A client has a chest tube attached to a waterseal drainage system and the nurse notes that the fluid in the chest tube and in the water-seal column has stopped fluctuating. The nurse should determine:
- A. The lung has fully expanded.
- B. The lung has collapsed.
- C. The chest tube is in the pleural space.
- D. The mediastinal space has decreased.
Correct Answer: A
Rationale: Lack of fluctuation in the water-seal column suggests the lung has fully expanded, resolving the pneumothorax. Collapsed lung, tube placement, or mediastinal changes would show other signs.
The nurse finds an unlicensed assistive personnel massaging the reddened bony prominences of a client on bed rest.
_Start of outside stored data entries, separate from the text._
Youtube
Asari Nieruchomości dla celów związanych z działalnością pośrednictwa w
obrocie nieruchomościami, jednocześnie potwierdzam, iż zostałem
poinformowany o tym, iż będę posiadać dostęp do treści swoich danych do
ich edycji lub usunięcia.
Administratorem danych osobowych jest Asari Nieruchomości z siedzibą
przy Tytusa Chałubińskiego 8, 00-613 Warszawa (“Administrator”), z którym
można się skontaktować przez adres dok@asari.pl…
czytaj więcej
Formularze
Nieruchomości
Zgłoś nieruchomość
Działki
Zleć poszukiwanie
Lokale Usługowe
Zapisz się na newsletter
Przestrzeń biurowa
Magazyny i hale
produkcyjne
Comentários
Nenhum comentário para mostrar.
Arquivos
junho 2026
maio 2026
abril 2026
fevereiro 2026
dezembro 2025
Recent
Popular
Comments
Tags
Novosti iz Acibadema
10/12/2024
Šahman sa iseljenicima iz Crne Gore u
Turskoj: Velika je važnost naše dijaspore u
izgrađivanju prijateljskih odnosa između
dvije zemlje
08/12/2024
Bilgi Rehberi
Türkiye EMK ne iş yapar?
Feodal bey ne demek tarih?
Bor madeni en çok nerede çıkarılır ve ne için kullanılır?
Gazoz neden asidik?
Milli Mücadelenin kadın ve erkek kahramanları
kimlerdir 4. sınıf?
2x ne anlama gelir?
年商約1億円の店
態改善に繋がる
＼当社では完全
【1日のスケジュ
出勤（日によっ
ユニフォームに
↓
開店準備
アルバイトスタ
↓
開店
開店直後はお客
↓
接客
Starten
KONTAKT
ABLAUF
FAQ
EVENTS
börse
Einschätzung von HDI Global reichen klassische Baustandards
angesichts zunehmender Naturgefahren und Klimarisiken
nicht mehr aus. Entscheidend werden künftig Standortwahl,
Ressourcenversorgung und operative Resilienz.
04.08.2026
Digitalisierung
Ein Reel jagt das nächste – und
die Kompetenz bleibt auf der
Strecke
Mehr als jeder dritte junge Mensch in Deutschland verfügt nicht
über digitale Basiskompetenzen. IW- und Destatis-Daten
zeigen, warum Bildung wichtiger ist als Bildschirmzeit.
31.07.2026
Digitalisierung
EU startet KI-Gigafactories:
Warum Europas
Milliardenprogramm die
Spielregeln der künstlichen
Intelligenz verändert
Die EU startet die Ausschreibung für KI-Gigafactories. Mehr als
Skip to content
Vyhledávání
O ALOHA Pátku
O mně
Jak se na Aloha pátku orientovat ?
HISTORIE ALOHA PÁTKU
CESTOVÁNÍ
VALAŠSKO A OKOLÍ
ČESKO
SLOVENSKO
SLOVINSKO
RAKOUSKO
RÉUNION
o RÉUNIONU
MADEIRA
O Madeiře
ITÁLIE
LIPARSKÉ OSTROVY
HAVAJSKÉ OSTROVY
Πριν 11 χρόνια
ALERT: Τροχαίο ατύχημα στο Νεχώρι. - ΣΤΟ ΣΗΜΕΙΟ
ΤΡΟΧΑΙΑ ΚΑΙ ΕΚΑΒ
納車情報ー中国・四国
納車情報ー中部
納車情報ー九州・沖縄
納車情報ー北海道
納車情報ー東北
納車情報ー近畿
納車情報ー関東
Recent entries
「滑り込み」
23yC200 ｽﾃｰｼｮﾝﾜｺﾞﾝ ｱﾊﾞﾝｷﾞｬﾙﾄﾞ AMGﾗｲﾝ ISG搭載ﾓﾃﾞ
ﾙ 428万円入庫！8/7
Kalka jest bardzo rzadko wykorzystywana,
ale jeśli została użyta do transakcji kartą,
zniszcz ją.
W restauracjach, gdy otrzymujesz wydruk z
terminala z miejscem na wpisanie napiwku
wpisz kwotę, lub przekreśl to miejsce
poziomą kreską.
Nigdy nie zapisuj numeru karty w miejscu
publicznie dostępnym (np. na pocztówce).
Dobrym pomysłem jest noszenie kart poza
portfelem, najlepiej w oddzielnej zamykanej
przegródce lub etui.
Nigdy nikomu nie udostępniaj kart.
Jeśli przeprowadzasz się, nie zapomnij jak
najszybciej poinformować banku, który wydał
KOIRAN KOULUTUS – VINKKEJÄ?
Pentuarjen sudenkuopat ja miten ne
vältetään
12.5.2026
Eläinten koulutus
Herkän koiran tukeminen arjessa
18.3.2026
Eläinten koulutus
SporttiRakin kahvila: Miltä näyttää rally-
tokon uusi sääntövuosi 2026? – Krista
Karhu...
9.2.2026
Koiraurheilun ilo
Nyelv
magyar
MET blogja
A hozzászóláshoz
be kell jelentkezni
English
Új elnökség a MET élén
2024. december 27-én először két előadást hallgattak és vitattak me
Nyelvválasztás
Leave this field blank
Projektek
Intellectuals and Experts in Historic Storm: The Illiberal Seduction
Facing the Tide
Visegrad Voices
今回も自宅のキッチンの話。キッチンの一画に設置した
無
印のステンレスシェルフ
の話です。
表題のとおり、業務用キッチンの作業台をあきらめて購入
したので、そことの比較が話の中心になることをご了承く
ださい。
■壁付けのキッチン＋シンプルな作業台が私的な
The nurse should:
- A. Reinforce the aide's use of this intervention over the bony prominences.
- B. Explain that massage is effective because it improves blood flow to the area.
- C. Inform the aide that massage is even more effective when combined with lotion during the massage.
- D. Instruct the aide that massage is contraindicated because it decreases blood flow to the area.
Correct Answer: D
Rationale: Massaging reddened bony prominences is contraindicated, as it can damage fragile tissue and reduce blood flow, worsening the risk of pressure ulcers.
Which assessment finding is expected in the oliguric phase of acute renal failure?
- A. Weight gain.
- B. Hypotension.
- C. Clear urine.
- D. Low BUN levels.
Correct Answer: A
Rationale: Weight gain occurs due to fluid retention in the oliguric phase.
A client with multiple myeloma is admitted with a serum calcium level of 13.2 mg/dL. Which of the following nursing interventions is the priority?
- A. Administer oral calcium supplements.
- B. Encourage ambulation.
- C. Administer I.V. normal saline.
- D. Restrict fluid intake.
Correct Answer: C
Rationale: Hypercalcemia (serum calcium >10.5 mg/dL) in multiple myeloma requires urgent I.V. normal saline to promote calcium excretion and prevent renal damage, making it the priority intervention.